Texto del ejercicio:
====

A pesar de la urgencia, los gobiernos no acordaron uniformidad en sus estrategias de vacunación; empero, en nuestro país, aunque las dosis se aplican con la lentitud que acostumbran las cosas que son de vida o muerte, se ha logrado vacunar “al 90 por ciento de la población mayor de 18 años”. En el mundo, dicen los especialistas, puede llevar años alcanzar la inmunidad colectiva y, en las próximas semanas, mientras Israel descubre “variantes nuevas” del virus, se espera un alza en el número de contagios, especialmente en los países asiáticos donde China ha vuelto a confinar a millones de sus habitantes. Acá, acostumbrados a una “curva plana” y al “ya vamos de salida”, nos han pedido recuperar lo que quede de normalidad y sacudirnos el miedo, la ansiedad y la angustia acumulados.

Sí, llegamos hasta aquí agotados emocionalmente por eso que llaman “fatiga pandémica”, una mezcla de “depresión, estrés y soledad” fruto de la impotencia de ver pasar los días desde atrás de las ventanas, de saber a niños y adolescentes sin el aprendizaje que da la convivencia; de intuir la frustración de jóvenes que saben han perdido muchos meses de sus vidas productivas y que sus sueños son más etéreos; de acarrear a diario nuestras propias rocas de temor e incertidumbre como Sísifos pandémicos condenados a una rutina atroz; lejos, en suma, de las emociones que poblaban el arriesgado juego de la vida pre Covid-19. Huérfanos de certezas, es difícil anticipar lo que viene. Pero hemos sobrevivido y comenzamos a sacudirnos el asfixiante fardo del aislamiento.

====

Conjunto de tareas:
[a] Responde con base en el texto:
(i) ¿A qué porcentaje de la población mayor de 18 años se ha logrado vacunar en el país?
(ii) ¿Qué país descubre "variantes nuevas" del virus?
(iii) ¿De qué tres elementos es mezcla la "fatiga pandémica"?
[b] Enumera, en el orden en que aparecen, todas las expresiones que el texto pone entre comillas.
Las líneas no tienen relación con el texto.

====

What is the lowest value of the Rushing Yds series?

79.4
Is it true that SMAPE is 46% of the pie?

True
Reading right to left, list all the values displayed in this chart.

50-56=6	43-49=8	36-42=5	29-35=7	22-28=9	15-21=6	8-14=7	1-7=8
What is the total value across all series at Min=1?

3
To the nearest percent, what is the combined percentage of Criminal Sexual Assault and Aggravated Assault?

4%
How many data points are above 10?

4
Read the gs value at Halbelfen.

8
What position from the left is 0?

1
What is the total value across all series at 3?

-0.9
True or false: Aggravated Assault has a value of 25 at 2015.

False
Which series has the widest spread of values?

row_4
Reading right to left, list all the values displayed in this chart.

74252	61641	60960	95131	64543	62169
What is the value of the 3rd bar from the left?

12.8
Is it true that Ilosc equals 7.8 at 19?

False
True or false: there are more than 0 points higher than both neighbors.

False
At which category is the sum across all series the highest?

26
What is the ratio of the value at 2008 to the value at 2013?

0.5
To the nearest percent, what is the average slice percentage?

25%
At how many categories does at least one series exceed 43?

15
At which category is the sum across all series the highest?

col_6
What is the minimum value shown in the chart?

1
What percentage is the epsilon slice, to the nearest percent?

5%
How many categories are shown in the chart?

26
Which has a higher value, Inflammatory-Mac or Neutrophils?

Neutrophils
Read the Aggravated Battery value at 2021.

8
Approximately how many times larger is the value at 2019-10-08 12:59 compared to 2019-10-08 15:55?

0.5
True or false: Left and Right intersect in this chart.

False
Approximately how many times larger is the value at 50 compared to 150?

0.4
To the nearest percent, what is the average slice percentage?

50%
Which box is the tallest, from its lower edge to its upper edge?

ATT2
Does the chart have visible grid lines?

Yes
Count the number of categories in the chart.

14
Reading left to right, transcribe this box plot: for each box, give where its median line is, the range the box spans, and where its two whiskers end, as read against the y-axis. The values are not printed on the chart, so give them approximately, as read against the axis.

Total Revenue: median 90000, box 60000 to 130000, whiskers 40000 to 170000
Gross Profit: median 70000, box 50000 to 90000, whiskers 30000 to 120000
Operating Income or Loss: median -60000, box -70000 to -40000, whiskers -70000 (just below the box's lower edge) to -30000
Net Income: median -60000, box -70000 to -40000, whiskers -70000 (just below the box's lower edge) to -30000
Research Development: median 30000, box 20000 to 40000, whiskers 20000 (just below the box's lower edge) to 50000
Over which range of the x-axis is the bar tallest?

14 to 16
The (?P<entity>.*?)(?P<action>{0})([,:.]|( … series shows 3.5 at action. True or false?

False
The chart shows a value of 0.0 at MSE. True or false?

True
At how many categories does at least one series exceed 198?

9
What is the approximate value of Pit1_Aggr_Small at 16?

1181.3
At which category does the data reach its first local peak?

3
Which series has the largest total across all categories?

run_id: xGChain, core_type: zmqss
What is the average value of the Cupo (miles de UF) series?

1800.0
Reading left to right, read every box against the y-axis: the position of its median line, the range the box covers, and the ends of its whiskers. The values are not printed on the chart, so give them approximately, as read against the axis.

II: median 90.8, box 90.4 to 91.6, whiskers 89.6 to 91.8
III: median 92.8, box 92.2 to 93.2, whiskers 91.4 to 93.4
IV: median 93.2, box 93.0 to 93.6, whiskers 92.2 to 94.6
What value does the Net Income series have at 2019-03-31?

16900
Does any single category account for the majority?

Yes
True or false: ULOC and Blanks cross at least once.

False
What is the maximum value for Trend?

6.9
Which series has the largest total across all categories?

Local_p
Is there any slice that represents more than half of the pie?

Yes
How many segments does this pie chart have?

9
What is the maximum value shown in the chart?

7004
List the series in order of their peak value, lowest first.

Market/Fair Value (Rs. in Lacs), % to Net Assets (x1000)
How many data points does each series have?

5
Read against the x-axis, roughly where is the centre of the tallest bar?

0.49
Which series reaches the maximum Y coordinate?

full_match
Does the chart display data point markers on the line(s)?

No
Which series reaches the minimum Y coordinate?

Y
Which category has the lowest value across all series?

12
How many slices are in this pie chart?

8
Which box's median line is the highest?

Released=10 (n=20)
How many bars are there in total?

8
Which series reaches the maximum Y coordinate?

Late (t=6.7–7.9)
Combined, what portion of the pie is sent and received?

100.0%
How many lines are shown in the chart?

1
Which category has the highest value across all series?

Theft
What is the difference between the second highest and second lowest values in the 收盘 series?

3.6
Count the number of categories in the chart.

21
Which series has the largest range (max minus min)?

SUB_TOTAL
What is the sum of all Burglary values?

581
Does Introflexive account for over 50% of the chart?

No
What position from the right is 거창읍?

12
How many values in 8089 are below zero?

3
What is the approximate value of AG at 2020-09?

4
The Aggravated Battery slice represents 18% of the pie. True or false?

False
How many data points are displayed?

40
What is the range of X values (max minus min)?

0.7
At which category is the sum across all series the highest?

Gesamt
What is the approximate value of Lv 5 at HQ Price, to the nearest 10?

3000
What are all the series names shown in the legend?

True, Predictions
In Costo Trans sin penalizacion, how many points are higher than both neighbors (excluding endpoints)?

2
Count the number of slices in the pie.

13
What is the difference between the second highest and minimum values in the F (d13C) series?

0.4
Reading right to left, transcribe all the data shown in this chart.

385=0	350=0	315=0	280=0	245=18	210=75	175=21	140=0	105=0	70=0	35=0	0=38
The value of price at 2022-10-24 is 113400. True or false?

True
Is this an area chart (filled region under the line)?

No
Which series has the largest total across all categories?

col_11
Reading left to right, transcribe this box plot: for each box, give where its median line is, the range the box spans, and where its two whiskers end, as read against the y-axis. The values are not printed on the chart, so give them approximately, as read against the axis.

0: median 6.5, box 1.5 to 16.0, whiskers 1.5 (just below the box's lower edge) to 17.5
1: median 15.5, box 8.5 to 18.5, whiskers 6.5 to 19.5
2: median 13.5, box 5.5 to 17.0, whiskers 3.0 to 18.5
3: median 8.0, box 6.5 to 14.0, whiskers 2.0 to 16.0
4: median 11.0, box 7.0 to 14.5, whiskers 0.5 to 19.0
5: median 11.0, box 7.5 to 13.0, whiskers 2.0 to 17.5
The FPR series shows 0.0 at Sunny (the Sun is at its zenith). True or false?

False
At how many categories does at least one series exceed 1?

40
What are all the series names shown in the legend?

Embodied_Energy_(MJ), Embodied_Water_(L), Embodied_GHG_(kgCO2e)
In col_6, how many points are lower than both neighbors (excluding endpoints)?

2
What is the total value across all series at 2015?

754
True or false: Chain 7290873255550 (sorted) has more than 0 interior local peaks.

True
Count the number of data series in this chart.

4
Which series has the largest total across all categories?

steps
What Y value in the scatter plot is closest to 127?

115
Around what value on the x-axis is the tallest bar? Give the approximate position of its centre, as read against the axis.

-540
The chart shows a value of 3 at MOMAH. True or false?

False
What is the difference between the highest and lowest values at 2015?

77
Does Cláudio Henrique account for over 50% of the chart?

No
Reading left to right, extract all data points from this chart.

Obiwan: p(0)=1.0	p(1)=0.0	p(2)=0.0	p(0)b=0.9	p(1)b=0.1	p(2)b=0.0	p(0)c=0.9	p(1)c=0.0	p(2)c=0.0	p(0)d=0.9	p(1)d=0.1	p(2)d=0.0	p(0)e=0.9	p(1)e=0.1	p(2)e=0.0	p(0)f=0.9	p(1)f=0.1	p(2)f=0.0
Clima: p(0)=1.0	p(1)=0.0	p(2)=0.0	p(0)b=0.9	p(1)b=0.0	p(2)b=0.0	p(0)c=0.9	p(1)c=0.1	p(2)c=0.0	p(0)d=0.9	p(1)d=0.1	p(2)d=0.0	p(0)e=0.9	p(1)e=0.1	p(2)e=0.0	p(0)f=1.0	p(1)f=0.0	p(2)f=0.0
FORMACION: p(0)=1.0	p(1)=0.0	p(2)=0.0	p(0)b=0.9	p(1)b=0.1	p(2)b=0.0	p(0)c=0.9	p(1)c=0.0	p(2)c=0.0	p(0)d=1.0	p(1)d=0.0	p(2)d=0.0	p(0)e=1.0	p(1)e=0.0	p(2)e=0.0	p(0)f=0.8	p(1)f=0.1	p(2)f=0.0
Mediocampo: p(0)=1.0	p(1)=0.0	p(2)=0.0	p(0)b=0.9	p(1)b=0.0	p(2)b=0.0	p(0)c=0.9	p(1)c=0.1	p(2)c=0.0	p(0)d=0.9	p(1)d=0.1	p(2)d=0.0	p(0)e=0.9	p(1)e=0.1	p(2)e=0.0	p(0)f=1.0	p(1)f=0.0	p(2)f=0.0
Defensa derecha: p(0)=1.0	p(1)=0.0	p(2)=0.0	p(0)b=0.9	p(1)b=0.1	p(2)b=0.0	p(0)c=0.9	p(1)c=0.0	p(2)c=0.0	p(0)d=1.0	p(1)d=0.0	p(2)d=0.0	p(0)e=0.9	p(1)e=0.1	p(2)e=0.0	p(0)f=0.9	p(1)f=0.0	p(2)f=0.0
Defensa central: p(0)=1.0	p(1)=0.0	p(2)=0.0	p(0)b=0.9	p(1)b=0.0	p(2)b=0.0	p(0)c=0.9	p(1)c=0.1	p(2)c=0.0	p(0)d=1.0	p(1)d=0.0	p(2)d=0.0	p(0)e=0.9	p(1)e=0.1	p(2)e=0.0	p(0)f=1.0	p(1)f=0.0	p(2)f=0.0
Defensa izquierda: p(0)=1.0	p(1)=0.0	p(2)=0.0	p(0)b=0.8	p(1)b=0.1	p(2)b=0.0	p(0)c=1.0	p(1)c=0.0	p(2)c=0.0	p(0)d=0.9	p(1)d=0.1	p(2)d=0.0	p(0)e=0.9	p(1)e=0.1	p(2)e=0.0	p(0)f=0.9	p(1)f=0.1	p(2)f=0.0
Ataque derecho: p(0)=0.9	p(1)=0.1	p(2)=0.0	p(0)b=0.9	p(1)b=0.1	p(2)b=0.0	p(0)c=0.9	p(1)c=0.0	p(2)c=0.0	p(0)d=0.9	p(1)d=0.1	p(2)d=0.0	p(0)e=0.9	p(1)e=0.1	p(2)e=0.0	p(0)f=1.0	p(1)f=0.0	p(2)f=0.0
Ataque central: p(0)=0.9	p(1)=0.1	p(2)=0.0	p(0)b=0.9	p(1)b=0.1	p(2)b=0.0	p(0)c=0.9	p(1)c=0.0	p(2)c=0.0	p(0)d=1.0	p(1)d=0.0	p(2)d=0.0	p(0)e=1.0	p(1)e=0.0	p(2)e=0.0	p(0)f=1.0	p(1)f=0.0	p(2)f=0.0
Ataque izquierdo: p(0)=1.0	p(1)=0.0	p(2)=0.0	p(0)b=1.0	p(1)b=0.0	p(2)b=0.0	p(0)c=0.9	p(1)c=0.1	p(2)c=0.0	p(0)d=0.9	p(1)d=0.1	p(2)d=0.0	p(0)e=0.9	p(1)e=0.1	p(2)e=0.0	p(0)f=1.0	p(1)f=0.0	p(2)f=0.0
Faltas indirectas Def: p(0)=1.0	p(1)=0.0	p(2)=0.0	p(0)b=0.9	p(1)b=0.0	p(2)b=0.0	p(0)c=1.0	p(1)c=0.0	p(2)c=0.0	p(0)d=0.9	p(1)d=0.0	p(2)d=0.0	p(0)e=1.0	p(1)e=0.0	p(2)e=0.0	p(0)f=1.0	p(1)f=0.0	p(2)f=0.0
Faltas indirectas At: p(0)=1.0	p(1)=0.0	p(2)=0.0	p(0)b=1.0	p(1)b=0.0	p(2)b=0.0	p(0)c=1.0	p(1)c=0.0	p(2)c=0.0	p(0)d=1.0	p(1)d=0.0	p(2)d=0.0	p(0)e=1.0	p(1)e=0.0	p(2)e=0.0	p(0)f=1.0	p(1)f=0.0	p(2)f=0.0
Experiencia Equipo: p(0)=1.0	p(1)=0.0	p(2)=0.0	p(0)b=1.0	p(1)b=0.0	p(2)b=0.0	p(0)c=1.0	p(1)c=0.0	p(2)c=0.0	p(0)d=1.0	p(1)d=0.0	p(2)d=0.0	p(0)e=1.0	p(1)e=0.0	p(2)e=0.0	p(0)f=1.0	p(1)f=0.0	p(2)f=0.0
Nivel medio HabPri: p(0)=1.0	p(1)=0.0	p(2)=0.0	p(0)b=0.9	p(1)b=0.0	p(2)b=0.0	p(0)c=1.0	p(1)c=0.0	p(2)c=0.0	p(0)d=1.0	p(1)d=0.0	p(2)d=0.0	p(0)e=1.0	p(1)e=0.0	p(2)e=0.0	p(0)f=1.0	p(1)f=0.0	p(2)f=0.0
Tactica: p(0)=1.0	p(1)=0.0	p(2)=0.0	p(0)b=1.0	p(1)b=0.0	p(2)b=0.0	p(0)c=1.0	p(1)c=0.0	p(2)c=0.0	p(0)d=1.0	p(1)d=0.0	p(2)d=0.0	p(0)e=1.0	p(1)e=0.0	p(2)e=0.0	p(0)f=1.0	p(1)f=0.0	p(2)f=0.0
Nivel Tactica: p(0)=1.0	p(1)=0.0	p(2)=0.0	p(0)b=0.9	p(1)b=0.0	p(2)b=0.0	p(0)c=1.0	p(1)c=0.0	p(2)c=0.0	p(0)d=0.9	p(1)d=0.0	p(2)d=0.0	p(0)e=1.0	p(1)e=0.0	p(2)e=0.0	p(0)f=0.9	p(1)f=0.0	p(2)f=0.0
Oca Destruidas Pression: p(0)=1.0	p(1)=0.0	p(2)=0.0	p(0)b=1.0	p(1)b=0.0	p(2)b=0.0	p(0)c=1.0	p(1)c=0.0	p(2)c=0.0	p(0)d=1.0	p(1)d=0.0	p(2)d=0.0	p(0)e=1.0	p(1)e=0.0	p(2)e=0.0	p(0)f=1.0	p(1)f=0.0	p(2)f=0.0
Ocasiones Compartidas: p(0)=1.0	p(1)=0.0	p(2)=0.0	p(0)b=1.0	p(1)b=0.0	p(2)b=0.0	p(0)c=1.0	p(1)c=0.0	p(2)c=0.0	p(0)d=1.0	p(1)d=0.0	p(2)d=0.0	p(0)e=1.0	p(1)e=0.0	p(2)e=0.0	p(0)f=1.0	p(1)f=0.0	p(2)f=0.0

====

Respuestas por tarea:
[a]
(i) Al 90 por ciento.
(ii) Israel.
(iii) Depresión, estrés y soledad.

[b]
1. al 90 por ciento de la población mayor de 18 años
2. variantes nuevas
3. curva plana
4. ya vamos de salida
5. fatiga pandémica
6. depresión, estrés y soledad